• _Exercise input_
*-*-*
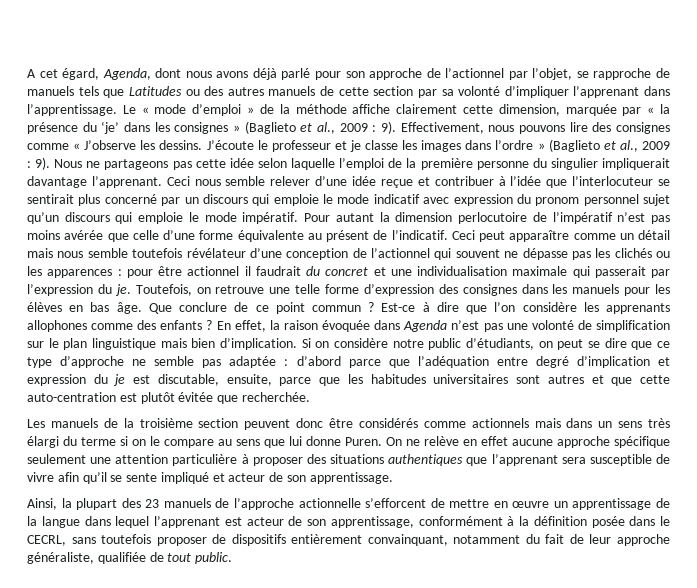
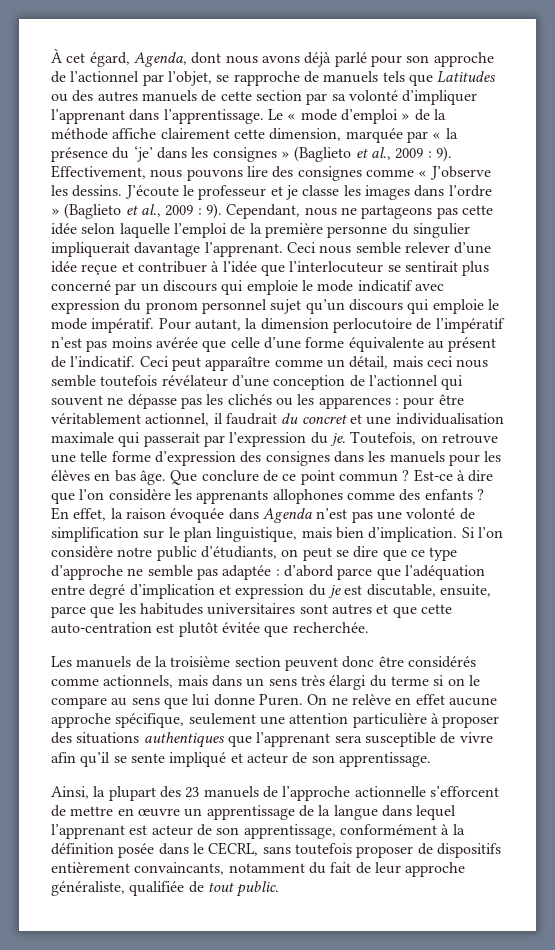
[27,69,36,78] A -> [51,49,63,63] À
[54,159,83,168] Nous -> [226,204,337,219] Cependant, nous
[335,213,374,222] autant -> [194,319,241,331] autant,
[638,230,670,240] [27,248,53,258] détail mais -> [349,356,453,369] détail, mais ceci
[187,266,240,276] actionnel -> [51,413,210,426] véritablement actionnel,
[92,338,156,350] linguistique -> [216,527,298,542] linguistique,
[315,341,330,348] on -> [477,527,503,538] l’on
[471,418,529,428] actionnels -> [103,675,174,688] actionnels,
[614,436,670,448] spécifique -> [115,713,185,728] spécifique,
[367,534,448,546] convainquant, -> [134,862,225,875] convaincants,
*-*-*
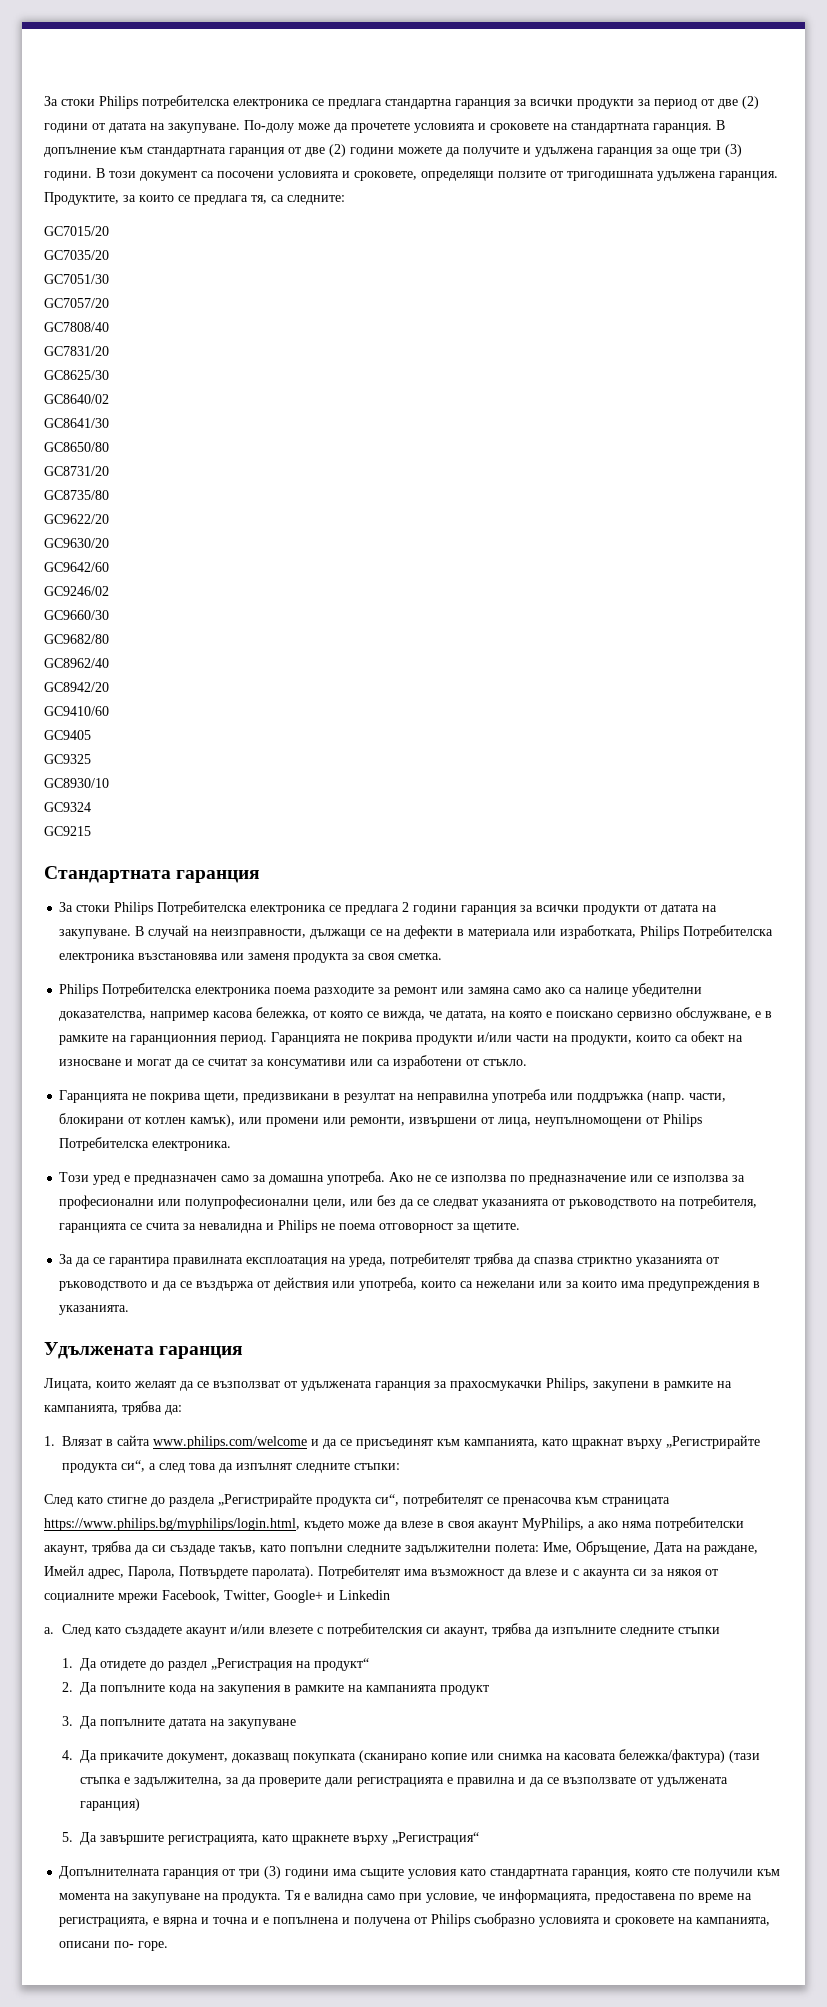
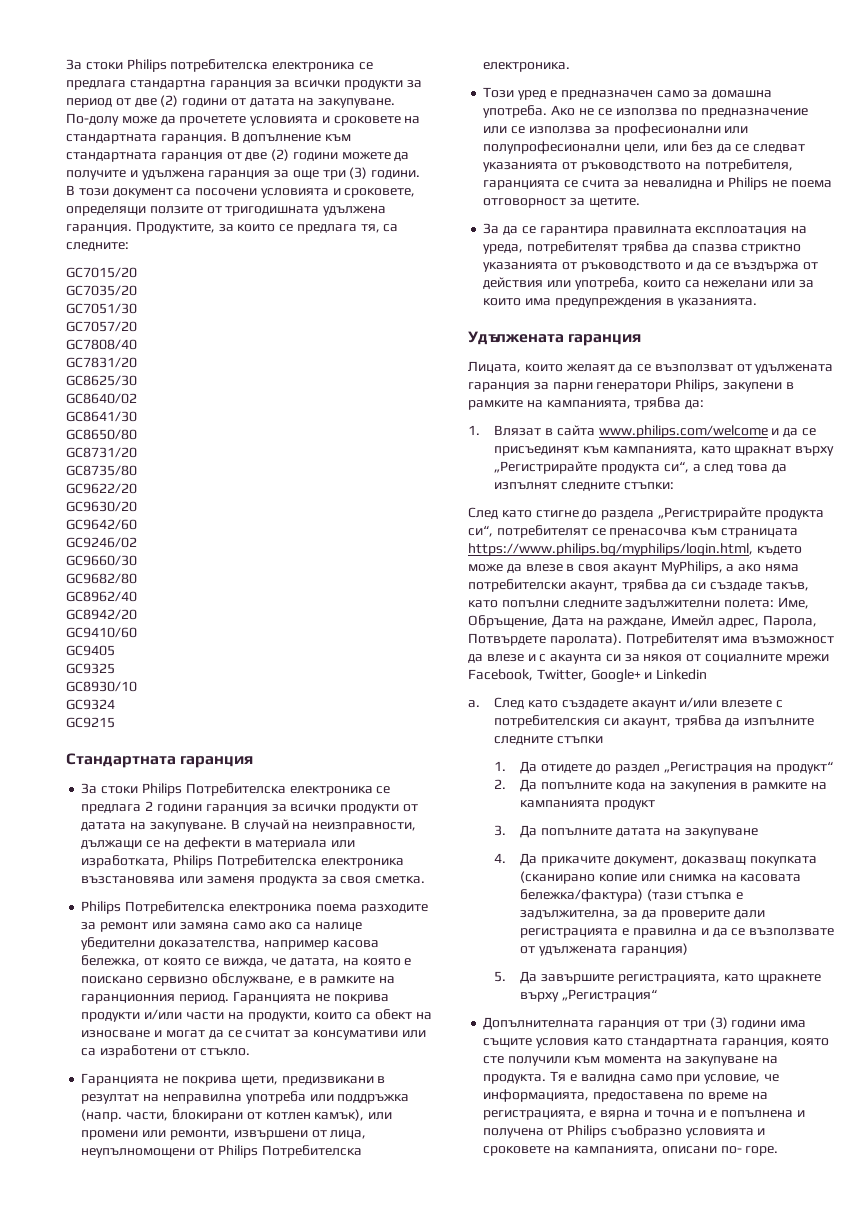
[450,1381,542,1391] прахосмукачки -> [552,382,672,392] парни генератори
*-*-*
Your answer should consist solely of the lines above from the line with "[27,69,36,78] A -> [51,49,63,63] À" to the line with "[367,534,448,546] convainquant, ->", both included, reproduced exactly.

[27,69,36,78] A -> [51,49,63,63] À
[54,159,83,168] Nous -> [226,204,337,219] Cependant, nous
[335,213,374,222] autant -> [194,319,241,331] autant,
[638,230,670,240] [27,248,53,258] détail mais -> [349,356,453,369] détail, mais ceci
[187,266,240,276] actionnel -> [51,413,210,426] véritablement actionnel,
[92,338,156,350] linguistique -> [216,527,298,542] linguistique,
[315,341,330,348] on -> [477,527,503,538] l’on
[471,418,529,428] actionnels -> [103,675,174,688] actionnels,
[614,436,670,448] spécifique -> [115,713,185,728] spécifique,
[367,534,448,546] convainquant, -> [134,862,225,875] convaincants,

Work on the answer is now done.